2016 · 04 · 09 • Fuente: El Huffington Post

Así vive su amor una pareja palestina separada por el muro impuesto por Israel - VÍDEO

Emotiva historia de amor en los tiempos del Apartheid, la ocupación y la opresión militar israelí.

La suya es una historia dolorosamente común, pero este vídeo de ZoomIn la ha puesto en los titulares de la semana. Es el drama diario de Reem y Ahmed, dos jóvenes palestinos que pretenden casarse este verano y que hoy viven un noviazgo desesperado, cada uno a un lado del muro que Israel construye para aislar Cisjordania y que se considera ilegal por la Corte Internacional de Justicia.

Reem es palestina de Jerusalén Este, donde su pueblo ansía tener un día la capital de su estado, mientras que Ahmed es de Ramala, la actual capital administrativa palestina, en la Cisjordania ocupada.

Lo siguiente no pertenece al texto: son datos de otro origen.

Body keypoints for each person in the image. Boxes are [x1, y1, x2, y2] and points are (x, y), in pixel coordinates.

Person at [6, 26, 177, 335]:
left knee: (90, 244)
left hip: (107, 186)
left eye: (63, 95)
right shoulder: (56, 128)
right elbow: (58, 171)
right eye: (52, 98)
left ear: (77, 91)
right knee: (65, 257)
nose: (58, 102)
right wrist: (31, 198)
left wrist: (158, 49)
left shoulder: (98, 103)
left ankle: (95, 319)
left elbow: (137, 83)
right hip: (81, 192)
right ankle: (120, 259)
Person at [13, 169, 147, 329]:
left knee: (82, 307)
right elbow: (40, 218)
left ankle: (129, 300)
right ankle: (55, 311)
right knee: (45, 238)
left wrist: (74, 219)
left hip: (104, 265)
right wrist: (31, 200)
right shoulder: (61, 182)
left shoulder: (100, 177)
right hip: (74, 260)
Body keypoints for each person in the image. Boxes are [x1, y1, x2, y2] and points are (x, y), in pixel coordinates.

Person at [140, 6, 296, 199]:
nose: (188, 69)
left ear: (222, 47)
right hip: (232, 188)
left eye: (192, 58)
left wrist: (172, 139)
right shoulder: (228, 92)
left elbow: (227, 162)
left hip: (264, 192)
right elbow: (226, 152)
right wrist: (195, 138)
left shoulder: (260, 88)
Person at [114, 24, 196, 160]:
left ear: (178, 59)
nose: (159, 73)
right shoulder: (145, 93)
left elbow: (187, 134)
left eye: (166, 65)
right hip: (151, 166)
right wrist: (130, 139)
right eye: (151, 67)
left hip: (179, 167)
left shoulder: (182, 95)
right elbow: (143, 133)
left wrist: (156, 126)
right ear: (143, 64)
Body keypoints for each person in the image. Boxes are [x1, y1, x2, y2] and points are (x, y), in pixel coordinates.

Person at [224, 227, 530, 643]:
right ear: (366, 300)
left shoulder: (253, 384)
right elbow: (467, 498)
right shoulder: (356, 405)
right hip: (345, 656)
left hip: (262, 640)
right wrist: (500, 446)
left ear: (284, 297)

Ella tiene un carnet azul que expide Israel y que le permite cruzar a Cisjordania sin restricciones, más allá de los controles habituales y los eternos checkpoints. Sin embargo, él no puede cruzar a Jerusalén, lo tiene vetado, como la inmensa mayoría de los cisjordanos, salvo que logren un permiso excepcional de Israel para recibir tratamiento médico o por cuestiones educativas.

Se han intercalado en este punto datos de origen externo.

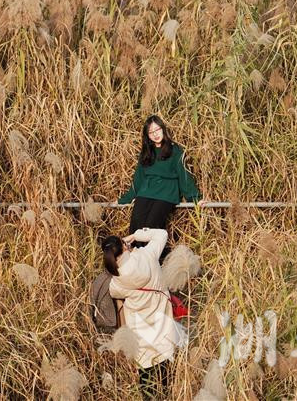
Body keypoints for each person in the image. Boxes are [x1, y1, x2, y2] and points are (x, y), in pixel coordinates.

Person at [101, 228, 187, 400]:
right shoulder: (147, 256)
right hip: (163, 330)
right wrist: (135, 235)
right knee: (166, 380)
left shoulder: (117, 282)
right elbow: (161, 234)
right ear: (125, 247)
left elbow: (114, 293)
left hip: (141, 337)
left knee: (147, 386)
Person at [117, 115, 205, 259]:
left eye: (158, 129)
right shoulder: (147, 152)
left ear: (163, 130)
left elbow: (184, 175)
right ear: (147, 135)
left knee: (151, 227)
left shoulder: (174, 150)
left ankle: (156, 263)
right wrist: (126, 199)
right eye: (151, 132)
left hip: (166, 193)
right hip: (146, 192)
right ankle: (138, 263)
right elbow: (138, 179)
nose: (156, 134)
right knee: (136, 226)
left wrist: (195, 198)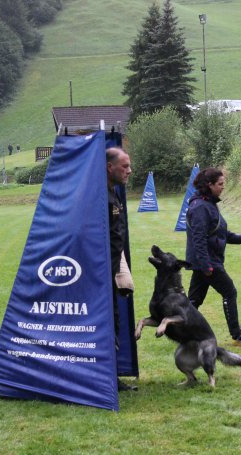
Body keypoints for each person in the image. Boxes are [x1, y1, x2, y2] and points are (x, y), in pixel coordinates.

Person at [185, 167, 241, 346]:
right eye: (220, 184)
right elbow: (199, 239)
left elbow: (219, 232)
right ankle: (237, 335)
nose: (223, 187)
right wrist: (206, 266)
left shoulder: (208, 204)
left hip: (204, 262)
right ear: (209, 185)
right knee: (229, 292)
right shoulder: (201, 207)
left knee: (193, 302)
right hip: (208, 262)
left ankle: (177, 330)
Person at [106, 147, 137, 391]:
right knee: (107, 324)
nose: (129, 171)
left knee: (114, 323)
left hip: (111, 271)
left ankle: (111, 377)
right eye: (125, 166)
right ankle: (107, 379)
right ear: (109, 167)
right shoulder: (100, 197)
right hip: (99, 276)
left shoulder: (114, 193)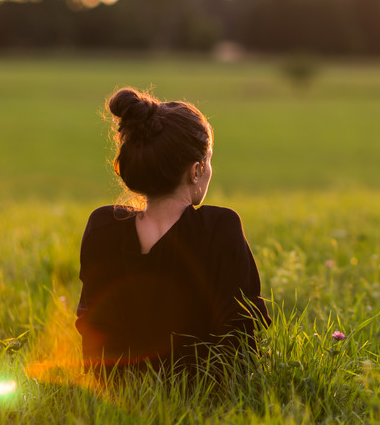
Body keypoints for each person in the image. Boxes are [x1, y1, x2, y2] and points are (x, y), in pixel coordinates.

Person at [75, 87, 269, 377]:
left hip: (116, 393)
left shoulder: (103, 227)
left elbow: (92, 326)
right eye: (209, 161)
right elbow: (241, 330)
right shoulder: (218, 227)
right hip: (208, 395)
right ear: (196, 170)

Ambos son periodistas y se conocieron en Ramala, hasta donde ella acudió para trabajar con sus compañeros de corresponsalía. Ahora Reem cruza cada vez que puede, pero la mayor parte del tiempo tiene que ver a su prometido por Skype, como si se encontrase en la otra punta del mundo, y no a 14 kilómetros, muro adentro.

Cuando se casen, vivirán en Ramala, ya que él no puede cruzar, pero eso supondrá que la joven perderá su ciudadanía en Jerusalén, que le da una libertad que no conocen otros palestinos de Cisjordania y, menos aún, de Gaza, donde el bloqueo es total. Una vez que dejas de vivir en Jerusalén Oriental, te quitan el derecho de ser una de sus ciudadanas, aunque tu familia se arraigue en la ciudad triplemente santa por generaciones, como es su caso.

Una historia de amores que saltan el muro, pero arrastrando todos los sinsabores de la ocupación.